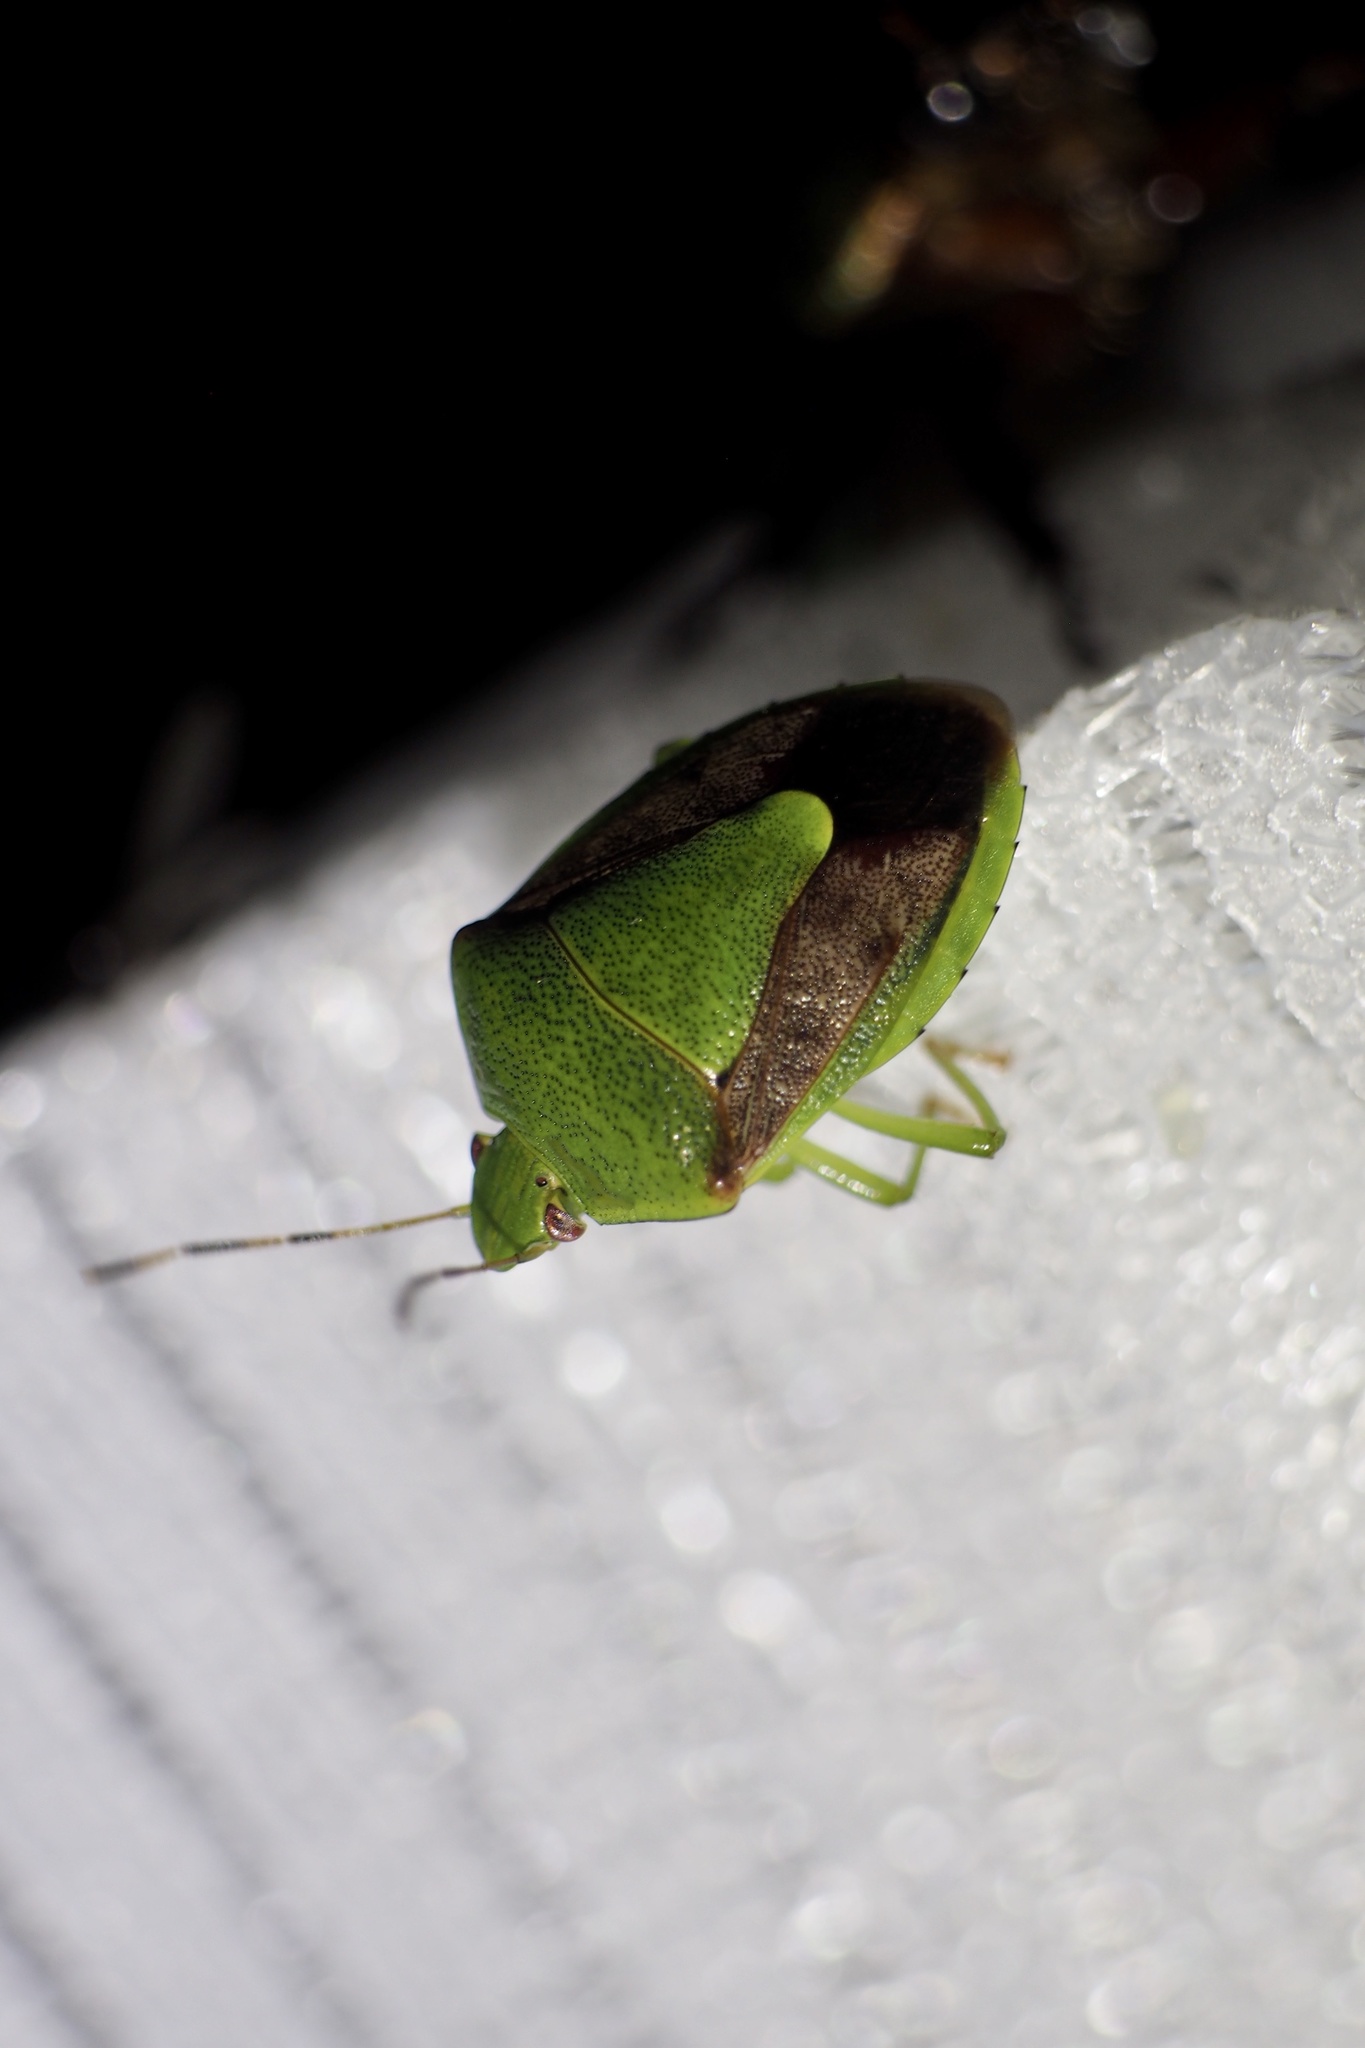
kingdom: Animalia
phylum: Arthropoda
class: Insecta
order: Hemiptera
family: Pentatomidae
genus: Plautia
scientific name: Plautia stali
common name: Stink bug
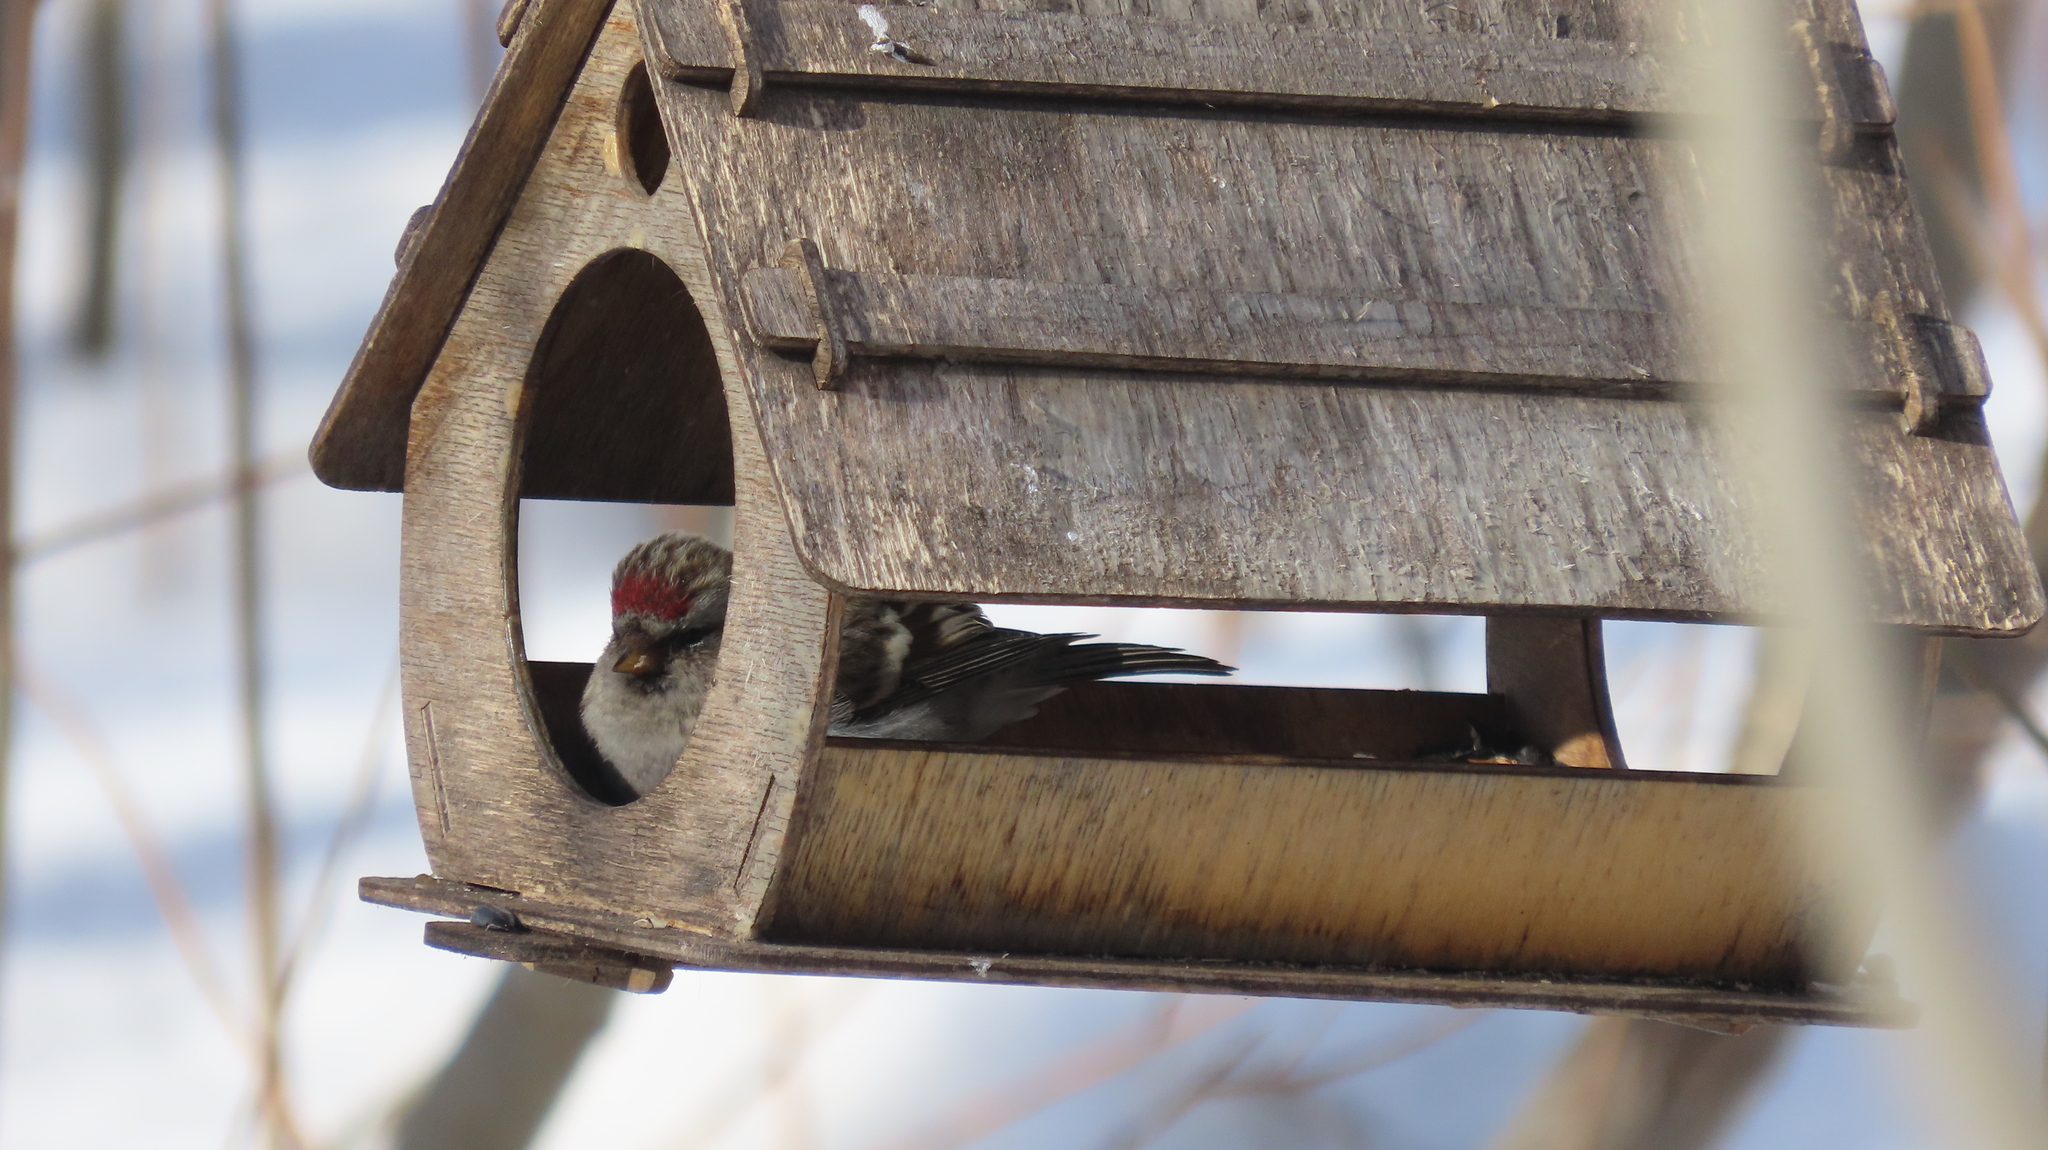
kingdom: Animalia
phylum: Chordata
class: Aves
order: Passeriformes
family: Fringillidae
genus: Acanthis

Goal of the exercise: Rewrite all the items with every "phylum" changed to "division" and everything else left the same. Leave the pictures out.

Solved exercise:
kingdom: Animalia
division: Arthropoda
class: Insecta
order: Hemiptera
family: Pentatomidae
genus: Plautia
scientific name: Plautia stali
common name: Stink bug
kingdom: Animalia
division: Chordata
class: Aves
order: Passeriformes
family: Fringillidae
genus: Acanthis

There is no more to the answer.